I think we should consider the case where we build GDB on GNU/Linux, to remotely
debug a Windows program.  When building on GNU/Linux, HAS_DRIVE_SPEC always return false,
since it's defined as (see include/filenames.h):

  #define HAS_DRIVE_SPEC(f) (0)

Let's suppose DEBUGDIR is "D:/my/debug", DIR is "target:E:/the/directory/" and DEBUGLINK
is "program.debug".  On GNU/Linux, we would build the path

  target:D:/my/debug/E:/the/directory/program.debug

And I suppose that the "E:" would result in the debug file not being found.

So I think we should be using HAS_DRIVE_SPEC_1, which allows us to do the same check.  We
just need to pass to the macro whether the target filesystem id DOS-based.  The only problem
is, how do we know whether the target filesystem is DOS-based?  We wouldn't want
HAS_DRIVE_SPEC_1 to do this stripping erroneously when debugging natively on GNU/Linux...

If we can't find a practical solution to this, then I would say it's better to keep using
HAS_DRIVE_SPEC, and it will be a known deficiency for the moment that it is wrong when debugging
remotely from GNU/Linux to Windows.  It wouldn't be a regression, as it is already wrong today).
But you will have fixed it for the native Windows case, which is a net gain.

> +    {
> +      drive = std::string (1, dir_notarget[0]);

This should be equivalent to:

    drive = dir_notarget[0];

> +      dir_notarget = STRIP_DRIVE_SPEC (dir_notarget);
> +    }
> +  else
> +    drive = "";

The else clause is unnecessary, as drive is already the empty string;

So you could reduce it to:

  std::string drive;
  if (HAS_DRIVE_SPEC (dir_notarget))
    {
      drive = dir_notarget[0];
      dir_notarget = STRIP_DRIVE_SPEC(dir_notarget);
    }

Simon
  
Eli Zaretskii April 27, 2019, 4:39 p.m. UTC | #3
> Cc: gdb-patches@sourceware.org
> From: Simon Marchi <simark@simark.ca>
> Date: Sat, 27 Apr 2019 12:16:23 -0400
> 
> I think we should consider the case where we build GDB on GNU/Linux, to remotely
> debug a Windows program.  When building on GNU/Linux, HAS_DRIVE_SPEC always return false,
> since it's defined as (see include/filenames.h):
> 
>   #define HAS_DRIVE_SPEC(f) (0)
> 
> Let's suppose DEBUGDIR is "D:/my/debug", DIR is "target:E:/the/directory/" and DEBUGLINK
> is "program.debug".  On GNU/Linux, we would build the path
> 
>   target:D:/my/debug/E:/the/directory/program.debug
> 
> And I suppose that the "E:" would result in the debug file not being found.

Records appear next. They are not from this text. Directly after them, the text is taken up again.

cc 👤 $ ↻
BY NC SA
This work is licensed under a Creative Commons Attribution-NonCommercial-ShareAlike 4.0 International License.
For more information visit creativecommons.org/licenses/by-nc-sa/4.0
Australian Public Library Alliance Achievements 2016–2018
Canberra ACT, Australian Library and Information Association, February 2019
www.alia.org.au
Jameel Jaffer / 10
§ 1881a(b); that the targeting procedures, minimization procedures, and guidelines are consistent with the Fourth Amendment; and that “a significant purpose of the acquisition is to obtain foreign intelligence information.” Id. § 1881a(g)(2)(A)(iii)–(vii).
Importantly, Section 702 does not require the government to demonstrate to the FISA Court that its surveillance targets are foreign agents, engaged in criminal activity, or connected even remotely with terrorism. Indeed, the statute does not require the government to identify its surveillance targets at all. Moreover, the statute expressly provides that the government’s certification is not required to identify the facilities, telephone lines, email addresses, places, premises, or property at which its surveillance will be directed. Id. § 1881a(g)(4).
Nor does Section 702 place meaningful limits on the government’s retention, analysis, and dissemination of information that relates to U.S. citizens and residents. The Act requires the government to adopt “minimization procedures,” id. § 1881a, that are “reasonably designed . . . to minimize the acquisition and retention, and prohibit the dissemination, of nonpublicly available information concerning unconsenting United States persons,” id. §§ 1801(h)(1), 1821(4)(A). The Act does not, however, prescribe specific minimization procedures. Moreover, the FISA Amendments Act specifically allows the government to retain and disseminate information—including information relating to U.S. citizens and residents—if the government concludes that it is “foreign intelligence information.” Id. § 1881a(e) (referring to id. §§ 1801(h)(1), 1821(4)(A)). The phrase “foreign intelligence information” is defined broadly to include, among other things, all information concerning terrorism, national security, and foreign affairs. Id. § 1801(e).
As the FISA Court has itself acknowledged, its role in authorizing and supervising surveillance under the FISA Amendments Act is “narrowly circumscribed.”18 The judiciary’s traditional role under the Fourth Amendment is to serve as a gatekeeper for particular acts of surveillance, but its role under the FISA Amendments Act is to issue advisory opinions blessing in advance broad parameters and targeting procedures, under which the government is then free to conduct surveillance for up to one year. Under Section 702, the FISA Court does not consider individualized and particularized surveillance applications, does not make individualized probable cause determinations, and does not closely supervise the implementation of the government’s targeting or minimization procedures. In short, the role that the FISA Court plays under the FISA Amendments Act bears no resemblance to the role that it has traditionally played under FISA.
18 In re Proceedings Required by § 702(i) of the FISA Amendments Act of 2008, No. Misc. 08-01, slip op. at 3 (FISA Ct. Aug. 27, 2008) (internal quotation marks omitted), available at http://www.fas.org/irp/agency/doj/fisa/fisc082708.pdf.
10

When debugging remotely, is the debug info on a Windows or on a
GNU/Linux filesystem?  If the latter, the above will work.  I always
thought that in remote debugging, GDB itself runs on the local host,
i.e. on GNU/Linux in this case, and the part that runs on the remote
is gdbserver.  Isn't that correct?

> So I think we should be using HAS_DRIVE_SPEC_1, which allows us to do the same check.  We
> just need to pass to the macro whether the target filesystem id DOS-based.  The only problem
> is, how do we know whether the target filesystem is DOS-based?  We wouldn't want
> HAS_DRIVE_SPEC_1 to do this stripping erroneously when debugging natively on GNU/Linux...

But if we do that, how do we distinguish between the use case you
describe above and a use case where the we debug locally and the file
names just happen to include colons?  Are we willing to restrict file
names on GNU/Linux to support the remote debugging on Windows?

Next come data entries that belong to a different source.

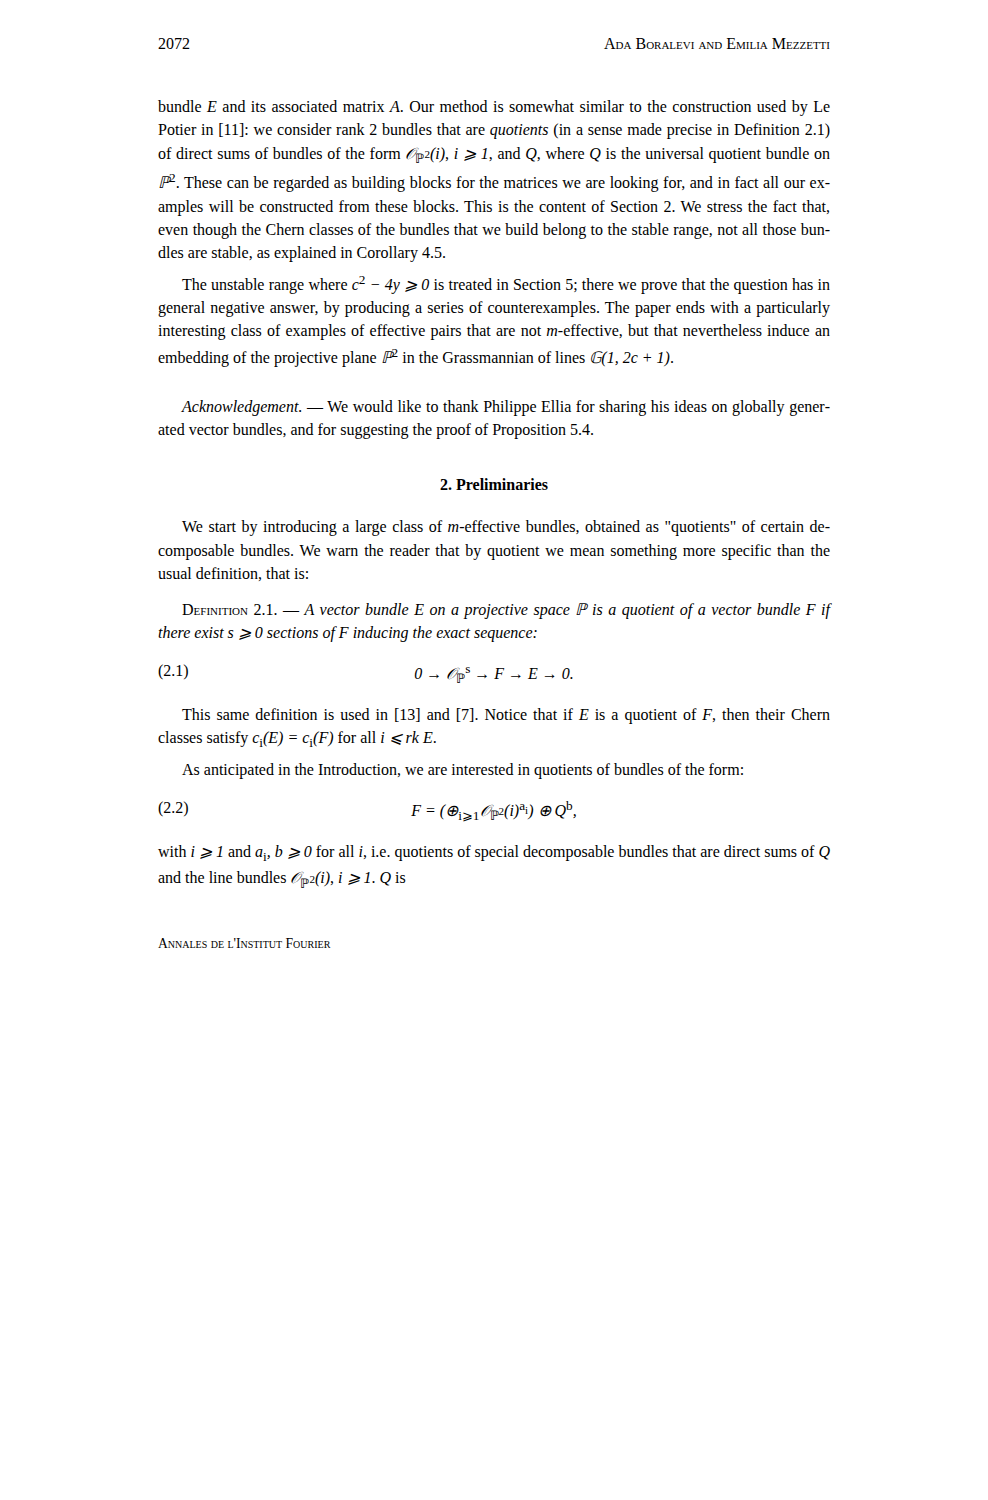2072 Ada Boralevi and Emilia Mezzetti
bundle E and its associated matrix A. Our method is somewhat similar to the construction used by Le Potier in [11]: we consider rank 2 bundles that are quotients (in a sense made precise in Definition 2.1) of direct sums of bundles of the form 𝒪ℙ2(i), i ⩾ 1, and Q, where Q is the universal quotient bundle on ℙ2. These can be regarded as building blocks for the matrices we are looking for, and in fact all our examples will be constructed from these blocks. This is the content of Section 2. We stress the fact that, even though the Chern classes of the bundles that we build belong to the stable range, not all those bundles are stable, as explained in Corollary 4.5.
The unstable range where c2 − 4y ⩾ 0 is treated in Section 5; there we prove that the question has in general negative answer, by producing a series of counterexamples. The paper ends with a particularly interesting class of examples of effective pairs that are not m-effective, but that nevertheless induce an embedding of the projective plane ℙ2 in the Grassmannian of lines 𝔾(1, 2c + 1).
Acknowledgement. — We would like to thank Philippe Ellia for sharing his ideas on globally generated vector bundles, and for suggesting the proof of Proposition 5.4.
2. Preliminaries
We start by introducing a large class of m-effective bundles, obtained as "quotients" of certain decomposable bundles. We warn the reader that by quotient we mean something more specific than the usual definition, that is:
Definition 2.1. — A vector bundle E on a projective space ℙ is a quotient of a vector bundle F if there exist s ⩾ 0 sections of F inducing the exact sequence:
(2.1) 0 → 𝒪ℙs → F → E → 0.
This same definition is used in [13] and [7]. Notice that if E is a quotient of F, then their Chern classes satisfy ci(E) = ci(F) for all i ⩽ rk E.
As anticipated in the Introduction, we are interested in quotients of bundles of the form:
(2.2) F = (⊕i⩾1𝒪ℙ2(i)ai) ⊕ Qb,
with i ⩾ 1 and ai, b ⩾ 0 for all i, i.e. quotients of special decomposable bundles that are direct sums of Q and the line bundles 𝒪ℙ2(i), i ⩾ 1. Q is
Annales de l'Institut Fourier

Thanks for the other comments, I will implement them when we agree
about the above issue.
  
Simon Marchi April 27, 2019, 6:56 p.m. UTC | #4
On 2019-04-27 12:39, Eli Zaretskii wrote:
>> Cc: gdb-patches@sourceware.org
>> From: Simon Marchi <simark@simark.ca>
>> Date: Sat, 27 Apr 2019 12:16:23 -0400
>> 
>> I think we should consider the case where we build GDB on GNU/Linux, 
>> to remotely
>> debug a Windows program.  When building on GNU/Linux, HAS_DRIVE_SPEC 
>> always return false,
>> since it's defined as (see include/filenames.h):
>> 
>>   #define HAS_DRIVE_SPEC(f) (0)
>> 
>> Let's suppose DEBUGDIR is "D:/my/debug", DIR is 
>> "target:E:/the/directory/" and DEBUGLINK
>> is "program.debug".  On GNU/Linux, we would build the path
>> 
>>   target:D:/my/debug/E:/the/directory/program.debug
>> 
>> And I suppose that the "E:" would result in the debug file not being 
>> found.
> 
> When debugging remotely, is the debug info on a Windows or on a
> GNU/Linux filesystem?  If the latter, the above will work.  I always
> thought that in remote debugging, GDB itself runs on the local host,
> i.e. on GNU/Linux in this case, and the part that runs on the remote
> is gdbserver.  Isn't that correct?

The latter part is correct, gdbserver would run on the Windows machine, 
while GDB would run on the local GNU/Linux machine.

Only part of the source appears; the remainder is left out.